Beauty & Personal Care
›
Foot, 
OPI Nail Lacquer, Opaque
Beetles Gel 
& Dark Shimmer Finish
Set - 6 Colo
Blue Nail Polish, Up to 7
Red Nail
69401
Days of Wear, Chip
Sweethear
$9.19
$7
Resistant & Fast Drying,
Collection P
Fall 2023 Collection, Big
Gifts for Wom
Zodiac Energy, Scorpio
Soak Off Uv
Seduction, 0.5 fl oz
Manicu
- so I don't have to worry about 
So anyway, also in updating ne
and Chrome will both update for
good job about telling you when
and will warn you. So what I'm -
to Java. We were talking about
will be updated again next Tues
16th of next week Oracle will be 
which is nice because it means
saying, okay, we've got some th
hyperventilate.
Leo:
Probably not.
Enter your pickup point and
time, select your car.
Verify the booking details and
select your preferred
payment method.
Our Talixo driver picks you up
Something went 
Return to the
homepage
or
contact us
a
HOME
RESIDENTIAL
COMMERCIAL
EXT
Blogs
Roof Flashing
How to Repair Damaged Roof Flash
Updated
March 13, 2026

## Description of the task
Which lines in the records above contain the word "Roof" with the same capitalization? Locate each one and copy it out in full.

## Result of this exercise
Roof Flashing
How to Repair Damaged Roof Flash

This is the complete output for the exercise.